Kinder krebskranker Eltern sollten Schulbesuch fortsetzen – Prüfung im Einzelfall

Aachen – Krebsexperten lehnen den Schulbesuch von Kindern krebskranker Eltern nicht kategorisch ab. Sie tendierten im Augenblick vielmehr eher dazu, einen Schul- und Kita-Besuch weiter zu ermöglichen.
Dabei ist es aber wichtig, die individuelle Situation mit dem behandelnden Onkologen zu besprechen, berichtet Tim Brümmendorf vom Centrum für Integrierte Onkologie (CIO) an der Uniklinik RWTH Aachen nach einer Befragung von 13 Onkologischen Spitzenzentren (Comprehensive Cancer Center) in Deutschland.
„Fast täglich erreichen uns Fragen verunsicherter Eltern, die an Krebs erkrankt sind“, erklärte Brümmendorf. Die Betroffenen stünden unter enormem Druck: Einerseits wollten sie einen optimalen Therapieverlauf für sich und bestmögliche Heilungschancen. Andererseits soll der Nachwuchs nicht unter ihrer Krankheit leiden und möglichst weiter Halt im sicheren Alltag finden.
Viele Partner krebsbetroffener Väter und Mütter seien zudem berufstätig und auf die tägliche Kinderbetreuung angewiesen. Eine pauschale Antwort gebe es allerdings nicht. Denn die jeweiligen Lebens- und Krankheitssituationen der Patienten seien zu unterschiedlich, so der Experte.
Laut Robert-Koch-Institut (RKI) erkranken jedes Jahr 37.000 Eltern mit minderjährigem Nachwuchs neu an Krebs, rund 50.000 Kinder sind betroffen.
„Bei einem Patienten mit Hautkrebs, bei dem nur eine lokal begrenzte Behandlung erforderlich ist, steht diese Frage weniger im Vordergrund, da sein Immunsystem wahrscheinlich nicht so stark beeinträchtigt ist. Bei Patienten, die zum Beispiel eine Immun- oder Chemotherapie bekommen, weil sie an Leukämie erkrankt sind, sieht es allerdings anders aus, denn ihre Körperabwehr ist stark eingeschränkt“, so Brümmendorf.
Deshalb empfehlen die Experten den Eltern dringend, in jedem Fall den Onkologen bei ihrer Entscheidung hinzuzuziehen. Neben Krankheits- und Therapieverlauf spiele auch das soziale Umfeld der Familie eine wichtige Rolle.
„Stabile Alltagsabläufe aufrechtzuerhalten, gehört, wie die offene Kommunikation, in den Familien für Kinder zu den wichtigsten Voraussetzungen, um die elterliche Krebserkrankung gut bewältigen zu können“, erläuterte Andrea Petermann-Meyer, Leiterin der Psychoonkologie an der Uniklinik RWTH Aachen, die im Verbund der Onkologischen Spitzenzentren Aachen-Bonn-Köln-Düsseldorf (CIOABCD) die Studie „Familienscout“ durchführt.

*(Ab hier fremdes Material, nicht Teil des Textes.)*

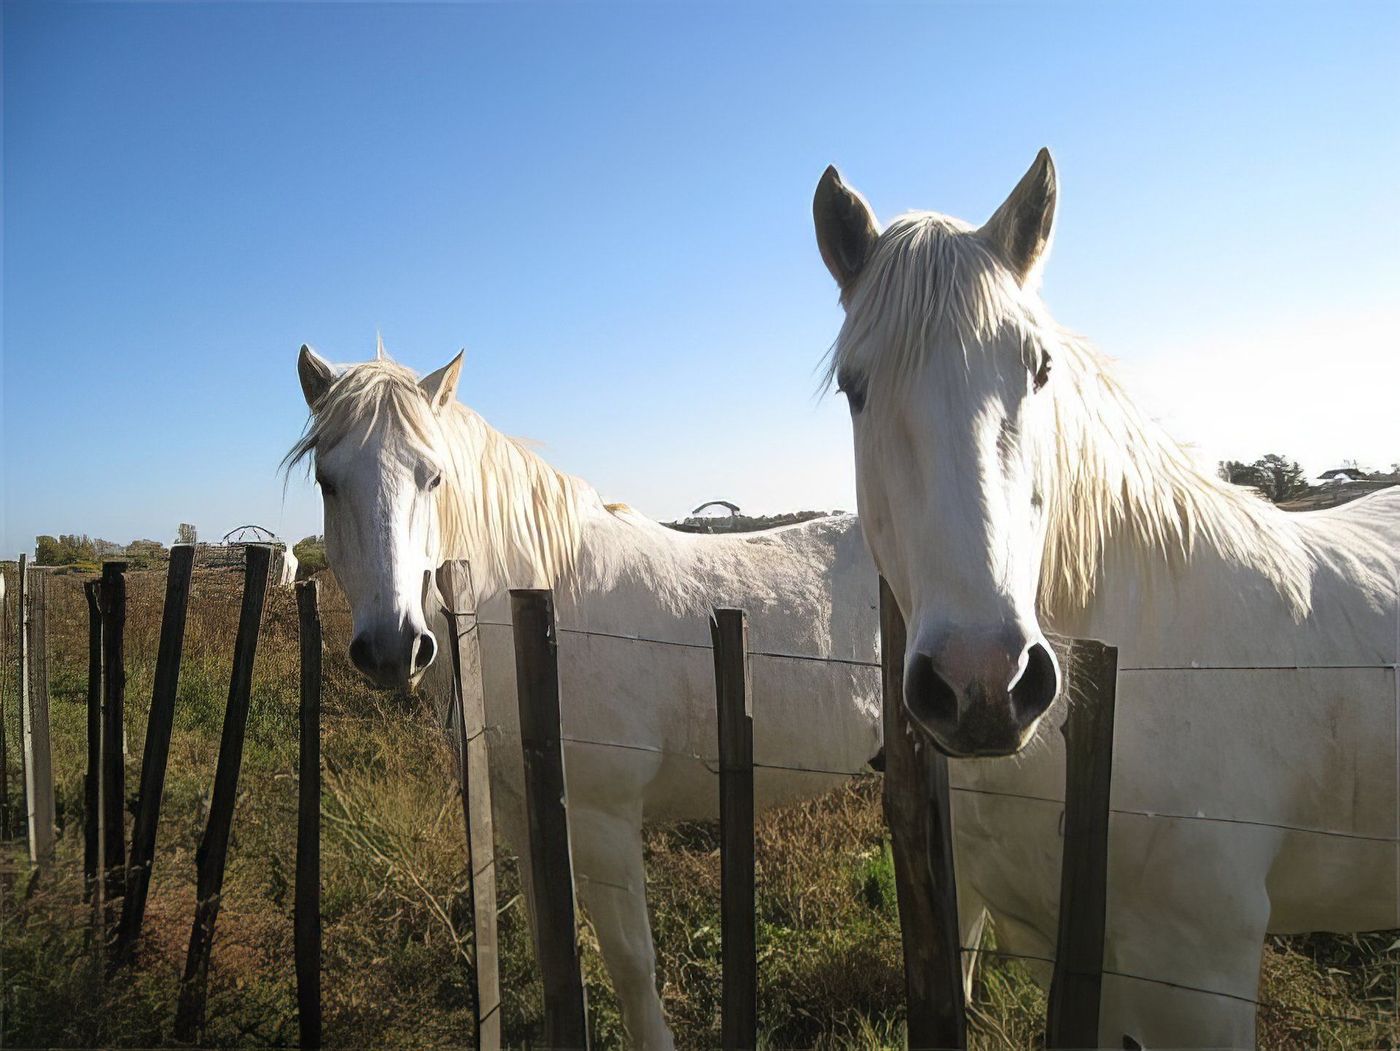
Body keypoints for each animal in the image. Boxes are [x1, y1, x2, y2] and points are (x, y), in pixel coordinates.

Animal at [286, 344, 884, 1048]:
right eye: (328, 481)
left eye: (433, 477)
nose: (393, 646)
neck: (543, 604)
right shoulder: (521, 810)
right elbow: (551, 942)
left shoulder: (605, 820)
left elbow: (630, 964)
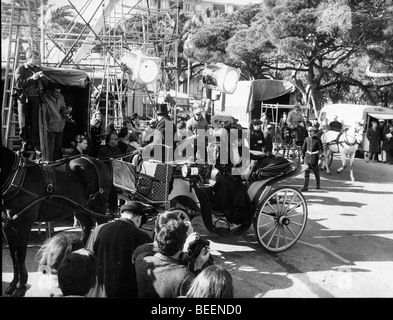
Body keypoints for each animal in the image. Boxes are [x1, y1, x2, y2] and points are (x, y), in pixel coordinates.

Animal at [1, 146, 113, 296]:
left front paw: (21, 286)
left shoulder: (24, 226)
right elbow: (13, 255)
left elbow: (20, 256)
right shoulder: (7, 226)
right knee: (87, 226)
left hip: (98, 205)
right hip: (80, 208)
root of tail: (95, 161)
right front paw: (13, 284)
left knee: (101, 226)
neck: (16, 179)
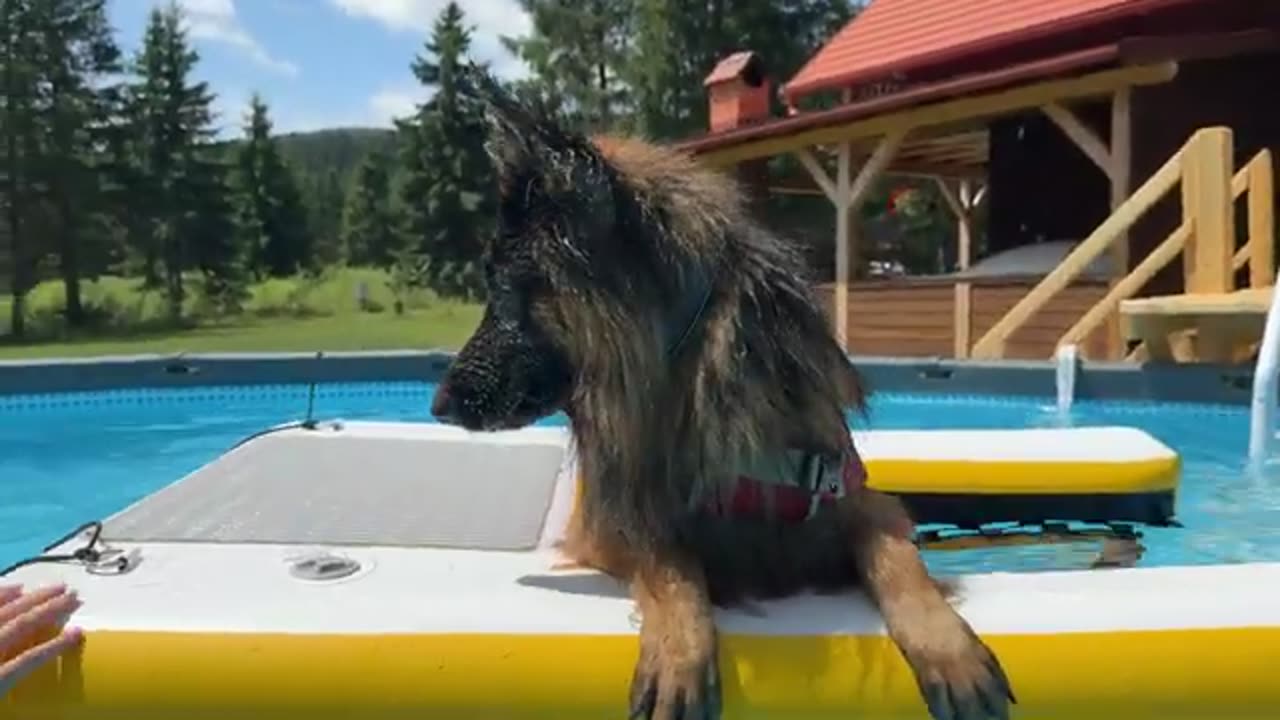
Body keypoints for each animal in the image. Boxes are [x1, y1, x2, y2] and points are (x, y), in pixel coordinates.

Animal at [435, 65, 1013, 717]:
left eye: (507, 289)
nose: (438, 404)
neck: (691, 376)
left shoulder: (851, 501)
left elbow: (894, 551)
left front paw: (947, 647)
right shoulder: (617, 530)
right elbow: (671, 560)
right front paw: (679, 652)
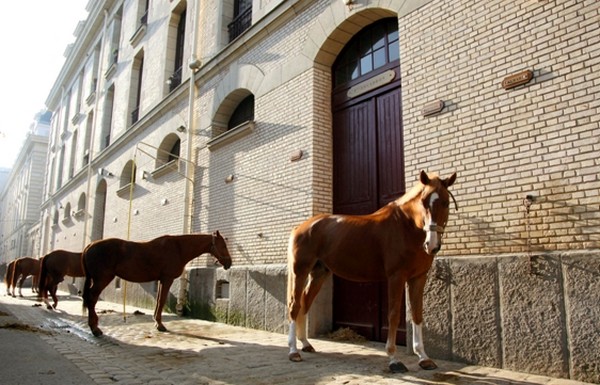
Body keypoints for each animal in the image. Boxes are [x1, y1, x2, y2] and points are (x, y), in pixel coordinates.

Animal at [83, 231, 233, 336]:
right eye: (223, 245)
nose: (229, 263)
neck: (179, 248)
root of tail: (90, 246)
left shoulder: (161, 280)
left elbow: (158, 300)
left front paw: (156, 322)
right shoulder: (167, 279)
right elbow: (161, 300)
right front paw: (160, 325)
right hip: (102, 279)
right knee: (92, 298)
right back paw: (95, 328)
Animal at [288, 170, 458, 372]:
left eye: (446, 202)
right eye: (423, 201)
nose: (431, 245)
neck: (406, 227)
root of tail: (301, 227)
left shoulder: (418, 277)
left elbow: (417, 314)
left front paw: (424, 358)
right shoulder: (396, 277)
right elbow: (394, 315)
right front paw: (394, 359)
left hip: (319, 273)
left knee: (305, 302)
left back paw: (306, 344)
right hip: (300, 271)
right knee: (294, 305)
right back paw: (293, 352)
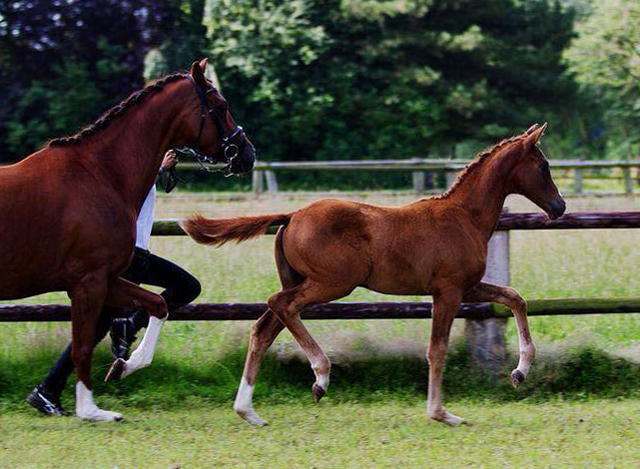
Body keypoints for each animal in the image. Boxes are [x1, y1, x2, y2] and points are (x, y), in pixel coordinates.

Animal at [0, 58, 255, 420]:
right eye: (221, 106)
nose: (248, 154)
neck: (100, 175)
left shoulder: (104, 279)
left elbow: (158, 305)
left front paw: (124, 365)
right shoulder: (89, 282)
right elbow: (82, 347)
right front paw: (91, 411)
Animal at [184, 122, 564, 426]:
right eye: (544, 166)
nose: (559, 206)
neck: (463, 216)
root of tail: (292, 216)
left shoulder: (468, 288)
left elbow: (515, 298)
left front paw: (519, 372)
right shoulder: (448, 291)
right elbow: (437, 349)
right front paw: (441, 413)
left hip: (304, 281)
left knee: (264, 328)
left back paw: (248, 411)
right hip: (333, 283)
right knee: (282, 304)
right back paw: (320, 376)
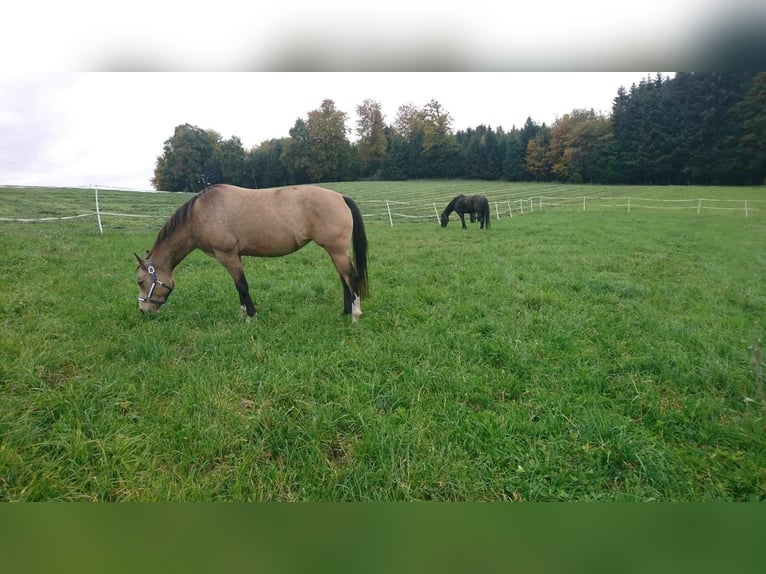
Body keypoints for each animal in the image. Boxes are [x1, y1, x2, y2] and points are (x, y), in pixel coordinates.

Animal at [136, 184, 370, 322]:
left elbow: (242, 285)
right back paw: (345, 312)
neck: (200, 213)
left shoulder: (227, 255)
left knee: (351, 277)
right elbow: (239, 287)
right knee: (344, 279)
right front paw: (242, 313)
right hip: (335, 251)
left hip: (337, 250)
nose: (143, 311)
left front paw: (250, 316)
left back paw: (355, 315)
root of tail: (340, 197)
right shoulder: (234, 256)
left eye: (140, 281)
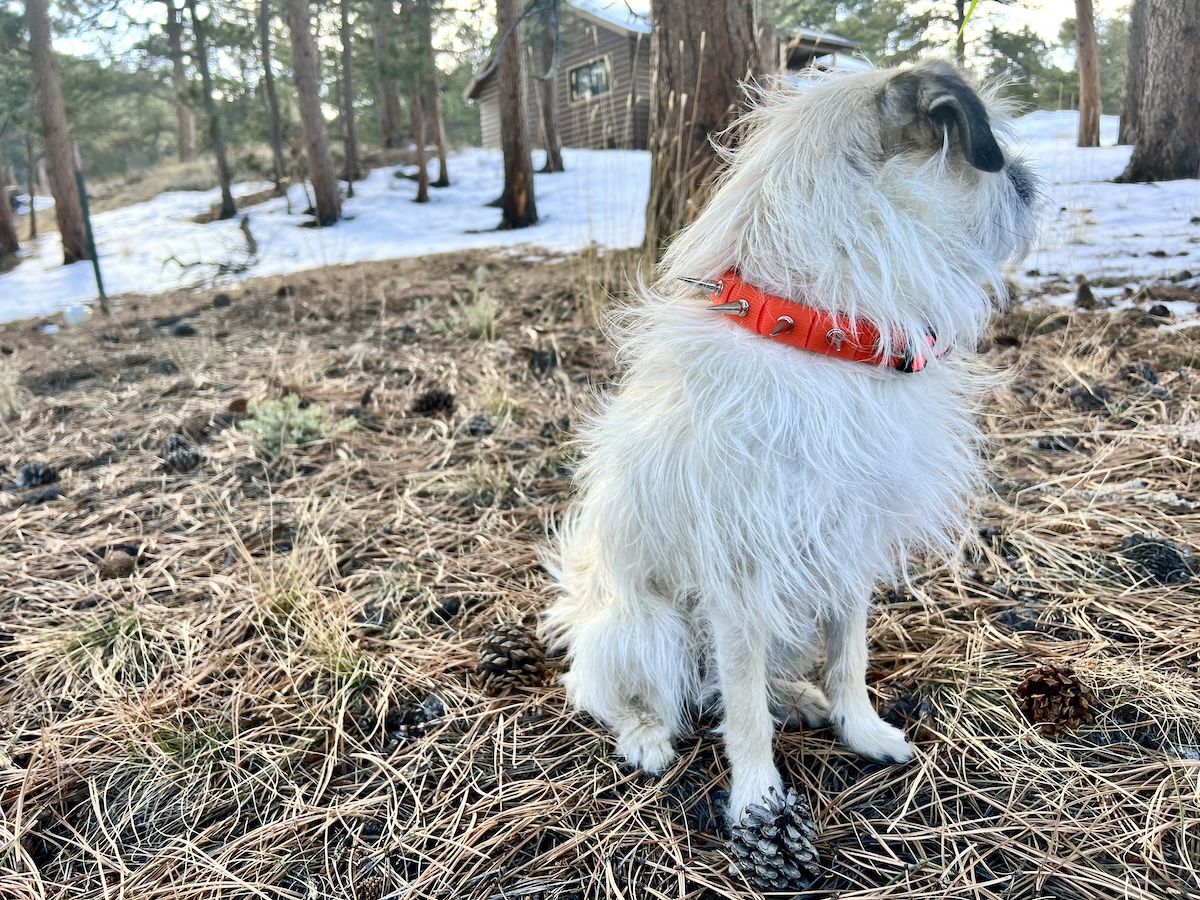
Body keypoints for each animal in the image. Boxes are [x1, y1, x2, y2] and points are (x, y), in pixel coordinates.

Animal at [544, 61, 1041, 825]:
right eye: (996, 157)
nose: (1028, 178)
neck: (814, 331)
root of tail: (581, 610)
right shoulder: (739, 575)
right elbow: (743, 705)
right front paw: (757, 797)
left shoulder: (847, 546)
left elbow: (847, 656)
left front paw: (860, 729)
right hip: (651, 629)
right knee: (630, 692)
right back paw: (647, 735)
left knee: (721, 684)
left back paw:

Patienten und Ärzte sollten dabei aber den Pandemieverlauf und das aktuelle, lokale Infektionsgeschehen vor Ort stets im Blick behalten. „Wenn im Schulumfeld des Kindes COVID-19-Fälle auftreten oder sich zum Beispiel der Gesundheitszustand des erkrankten Elternteils verschlechtert, muss neu entschieden werden“, so Petermann-Meyer.
Aus Sicht von Vertretern von pädiatrischen und hygienischen Fachgesellschaften sind Schulen und Kindertagesstätten entgegen vieler Sorgen von Lehrern und Eltern keine Hotspots der Pandemie. Bislang gebe es nur wenige Ausbrüche in den Einrichtungen, und wenn, dann in der Regel mit kleinen Fallzahlen.
Die Mehrzahl der Infektionen von Schülern entstehe vielmehr außerhalb der Schulen, berichten die Deutsche Gesellschaft für Krankenhaushygiene (DGKH) und andere. „Die konsequente und engagierte Einhaltung der AHA + L-Regel auch für Lehrer und Betreuer und für alle Schüler nach Alter und Situation gestaffelt ist effektiv“, so die Fachgesellschaften.